Angesichts all dieser Kritikpunkte ist es fast kaum noch erwähnenswert, dass auch die Prognose der Werte für 2020 im Grunde nichts wert ist, weil die zugrunde gelegten Wachstumszahlen völlig aus der Luft gegriffen sind. Im Kern allerdings dürfte die Aussage richtig sein: es wird noch lauter, und die ‚Lärmobergrenze‘ tut absolut nichts, um das zu verhindern.
Die Beteiligten wissen natürlich, dass dieser Bericht keinerlei Grund zum Jubeln, aber viel Anlass zu massiver Kritik enthält. Sie überlassen es daher dem Wirtschaftsministerium, den Bericht perPressemitteilung an die Öffentlichkeit zu bringen. Auch Minister Al-Wazir ist natürlich klar, dass er dafür nicht auf Beifall hoffen kann, und wohl deshalb stellt er eine Trivialität an den Anfang, deren Neuigkeitswert gleich Null ist: „Die Lärmobergrenze am Frankfurter Flughafen ist im vergangenen Jahr eingehalten worden“. Natürlich weiss jeder, der sich mit dem Thema beschäftigt, dass es unmöglich gewesen wäre, diese Pseudo-Grenze nicht einzuhalten, aber es erzielt den gewünschten Effekt. Soweit die lokalen Medien überhaupt darüber berichten, konzentrieren sie sich auf diesen Aspekt, und zitieren die entsprechende dpa-Meldung. Auch die Kritiker fixieren sich darauf.
Lediglich in der Frankfurter Rundschau haben wir einen Beitrag gefunden, der sich kritisch mit diesem Bericht auseinander setzt. Aber auch da wird lediglich allgemein darauf hingewiesen, dass die Lärmobergrenze die Zunahme des Lärms nicht begrenzt, ohne auf die Mechanismen einzugehen, mit denen das sichergestellt wird. Im Landtag haben CDU und Grüne nochmals perBeschluss bestätigt, dass sie zu diesem Betrugsmanöver stehen. Die SPD übt zwar Kritik, bestätigt aber gleichzeitig, dass sie weiter für den Flughafenausbau ist. Die Linksfraktion formuliert zwar die richtigen Forderungen, liefert aber auch keine fundierte Kritik dieses Berichts.

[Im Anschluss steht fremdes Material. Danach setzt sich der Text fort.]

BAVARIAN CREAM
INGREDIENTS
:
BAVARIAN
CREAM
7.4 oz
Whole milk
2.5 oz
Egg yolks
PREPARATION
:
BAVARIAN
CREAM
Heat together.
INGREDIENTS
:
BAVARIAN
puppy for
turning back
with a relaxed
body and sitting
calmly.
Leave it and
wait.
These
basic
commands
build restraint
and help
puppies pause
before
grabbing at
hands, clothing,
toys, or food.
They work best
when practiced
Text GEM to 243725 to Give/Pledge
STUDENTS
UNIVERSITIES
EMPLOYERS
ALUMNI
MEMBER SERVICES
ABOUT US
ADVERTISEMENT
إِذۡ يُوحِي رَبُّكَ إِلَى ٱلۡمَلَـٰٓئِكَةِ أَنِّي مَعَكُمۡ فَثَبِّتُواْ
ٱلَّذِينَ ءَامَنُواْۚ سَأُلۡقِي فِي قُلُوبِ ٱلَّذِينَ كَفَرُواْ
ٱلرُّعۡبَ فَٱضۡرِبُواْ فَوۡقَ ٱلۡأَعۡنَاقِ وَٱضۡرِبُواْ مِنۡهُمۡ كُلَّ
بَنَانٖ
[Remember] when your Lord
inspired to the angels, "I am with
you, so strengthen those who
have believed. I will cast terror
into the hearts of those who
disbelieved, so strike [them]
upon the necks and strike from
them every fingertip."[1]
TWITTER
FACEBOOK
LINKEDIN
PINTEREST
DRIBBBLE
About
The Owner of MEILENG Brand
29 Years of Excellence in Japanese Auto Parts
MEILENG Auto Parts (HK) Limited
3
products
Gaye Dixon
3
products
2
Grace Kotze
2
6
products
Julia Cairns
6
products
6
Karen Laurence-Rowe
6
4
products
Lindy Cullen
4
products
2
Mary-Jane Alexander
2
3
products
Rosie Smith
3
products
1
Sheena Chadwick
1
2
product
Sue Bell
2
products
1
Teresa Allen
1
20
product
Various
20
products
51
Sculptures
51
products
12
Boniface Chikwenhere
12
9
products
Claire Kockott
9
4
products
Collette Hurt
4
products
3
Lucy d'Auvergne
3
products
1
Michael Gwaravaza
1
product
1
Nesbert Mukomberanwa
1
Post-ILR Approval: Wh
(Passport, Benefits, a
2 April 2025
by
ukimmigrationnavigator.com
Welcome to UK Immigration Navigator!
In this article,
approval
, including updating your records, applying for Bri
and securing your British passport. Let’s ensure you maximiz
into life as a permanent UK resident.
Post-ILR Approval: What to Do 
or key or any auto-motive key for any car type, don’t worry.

Alles in allem sehen wir uns in unserer Einschätzung bestätigt: diese ‚Lärmobergrenze‘ begrenzt nichts. Weder wird sie in absehbarer Zeit trotz wachsendem Fluglärm überhaupt erreicht, noch würde sie wirkungsvolle Mechanismen bereitstellen, um eine Begrenzung oder gar Reduzierung durchzusetzen. Sie wurde nur zu dem Zweck eingeführt, eine Auflage aus der Mediation zu erfüllen, ohne irgend eine Einschränkung für die Luftverkehrswirtschaft befürchten zu müssen.
Dass die CDU sich eines grünen Ministers bedienen kann, um diesen Auftrag zu erfüllen, sollten angesichts der bevorstehenden Landtagswahlen alle, denen an einer Reduzierung des Fluglärms und einer Verhinderung der weiteren Zunahme des Luftverkehrs gelegen ist, aufmerksam zur Kenntnis nehmen.